REQUISITOS DEL PROBLEMA =>
Reescribe todas las líneas siguientes cambiando "collectors" por "collected by" y sin modificar nada más.

DATOS PROPORCIONADOS =>
-*-
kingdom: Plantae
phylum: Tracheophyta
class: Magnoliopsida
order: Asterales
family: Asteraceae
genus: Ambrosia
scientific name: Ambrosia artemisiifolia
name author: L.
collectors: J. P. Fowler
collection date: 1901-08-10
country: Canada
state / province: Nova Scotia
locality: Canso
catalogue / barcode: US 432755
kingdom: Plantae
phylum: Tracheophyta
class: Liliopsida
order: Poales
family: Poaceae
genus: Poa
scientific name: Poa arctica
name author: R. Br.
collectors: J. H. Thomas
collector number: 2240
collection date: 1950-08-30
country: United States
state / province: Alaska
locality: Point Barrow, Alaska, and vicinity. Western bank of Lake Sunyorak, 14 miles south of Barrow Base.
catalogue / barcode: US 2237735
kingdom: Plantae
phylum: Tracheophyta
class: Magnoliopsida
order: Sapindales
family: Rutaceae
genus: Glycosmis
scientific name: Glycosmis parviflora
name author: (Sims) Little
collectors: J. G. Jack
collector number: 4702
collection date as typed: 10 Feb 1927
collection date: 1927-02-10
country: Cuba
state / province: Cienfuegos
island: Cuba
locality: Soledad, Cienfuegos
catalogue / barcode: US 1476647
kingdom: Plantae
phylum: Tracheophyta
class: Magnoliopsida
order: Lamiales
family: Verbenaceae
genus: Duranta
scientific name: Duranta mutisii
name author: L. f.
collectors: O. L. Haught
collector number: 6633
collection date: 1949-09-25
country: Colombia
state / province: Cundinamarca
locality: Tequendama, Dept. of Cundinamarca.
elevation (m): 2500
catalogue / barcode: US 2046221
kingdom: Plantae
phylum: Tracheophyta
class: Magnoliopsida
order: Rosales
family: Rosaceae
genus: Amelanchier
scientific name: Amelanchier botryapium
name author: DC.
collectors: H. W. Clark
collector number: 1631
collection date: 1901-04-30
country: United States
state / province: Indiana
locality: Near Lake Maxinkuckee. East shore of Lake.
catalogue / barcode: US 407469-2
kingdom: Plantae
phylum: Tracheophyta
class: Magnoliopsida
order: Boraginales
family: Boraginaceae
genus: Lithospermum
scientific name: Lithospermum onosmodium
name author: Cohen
-*-
RESULTADO =>
kingdom: Plantae
phylum: Tracheophyta
class: Magnoliopsida
order: Asterales
family: Asteraceae
genus: Ambrosia
scientific name: Ambrosia artemisiifolia
name author: L.
collected by: J. P. Fowler
collection date: 1901-08-10
country: Canada
state / province: Nova Scotia
locality: Canso
catalogue / barcode: US 432755
kingdom: Plantae
phylum: Tracheophyta
class: Liliopsida
order: Poales
family: Poaceae
genus: Poa
scientific name: Poa arctica
name author: R. Br.
collected by: J. H. Thomas
collector number: 2240
collection date: 1950-08-30
country: United States
state / province: Alaska
locality: Point Barrow, Alaska, and vicinity. Western bank of Lake Sunyorak, 14 miles south of Barrow Base.
catalogue / barcode: US 2237735
kingdom: Plantae
phylum: Tracheophyta
class: Magnoliopsida
order: Sapindales
family: Rutaceae
genus: Glycosmis
scientific name: Glycosmis parviflora
name author: (Sims) Little
collected by: J. G. Jack
collector number: 4702
collection date as typed: 10 Feb 1927
collection date: 1927-02-10
country: Cuba
state / province: Cienfuegos
island: Cuba
locality: Soledad, Cienfuegos
catalogue / barcode: US 1476647
kingdom: Plantae
phylum: Tracheophyta
class: Magnoliopsida
order: Lamiales
family: Verbenaceae
genus: Duranta
scientific name: Duranta mutisii
name author: L. f.
collected by: O. L. Haught
collector number: 6633
collection date: 1949-09-25
country: Colombia
state / province: Cundinamarca
locality: Tequendama, Dept. of Cundinamarca.
elevation (m): 2500
catalogue / barcode: US 2046221
kingdom: Plantae
phylum: Tracheophyta
class: Magnoliopsida
order: Rosales
family: Rosaceae
genus: Amelanchier
scientific name: Amelanchier botryapium
name author: DC.
collected by: H. W. Clark
collector number: 1631
collection date: 1901-04-30
country: United States
state / province: Indiana
locality: Near Lake Maxinkuckee. East shore of Lake.
catalogue / barcode: US 407469-2
kingdom: Plantae
phylum: Tracheophyta
class: Magnoliopsida
order: Boraginales
family: Boraginaceae
genus: Lithospermum
scientific name: Lithospermum onosmodium
name author: Cohen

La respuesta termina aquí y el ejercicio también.